[[ Records for processing, beginning ]]
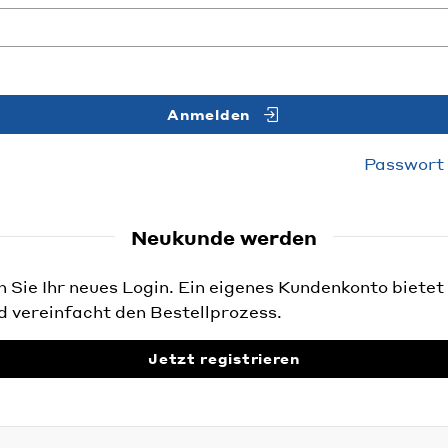
Anmelden
Passwort
Neukunde werden
Sie Ihr neues Login. Ein eigenes Kundenkonto bietet 
d vereinfacht den Bestellprozess.
Jetzt registrieren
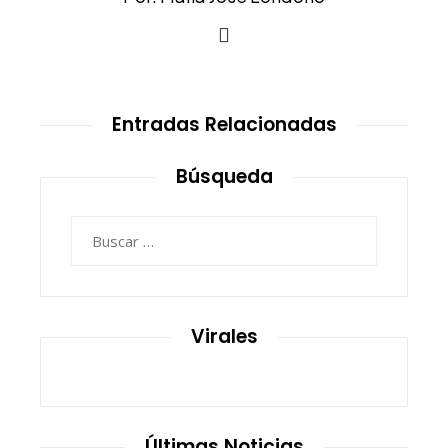
Entradas Relacionadas
Búsqueda
Buscar:
Virales
Últimas Noticias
[[ Records for processing, end ]]
What you should do:
Output the data above without changes, apart from leaving out the pictures.

Response for this exercise:
Anmelden
Passwort
Neukunde werden
Sie Ihr neues Login. Ein eigenes Kundenkonto bietet 
d vereinfacht den Bestellprozess.
Jetzt registrieren
Entradas Relacionadas
Búsqueda
Buscar:
Virales
Últimas Noticias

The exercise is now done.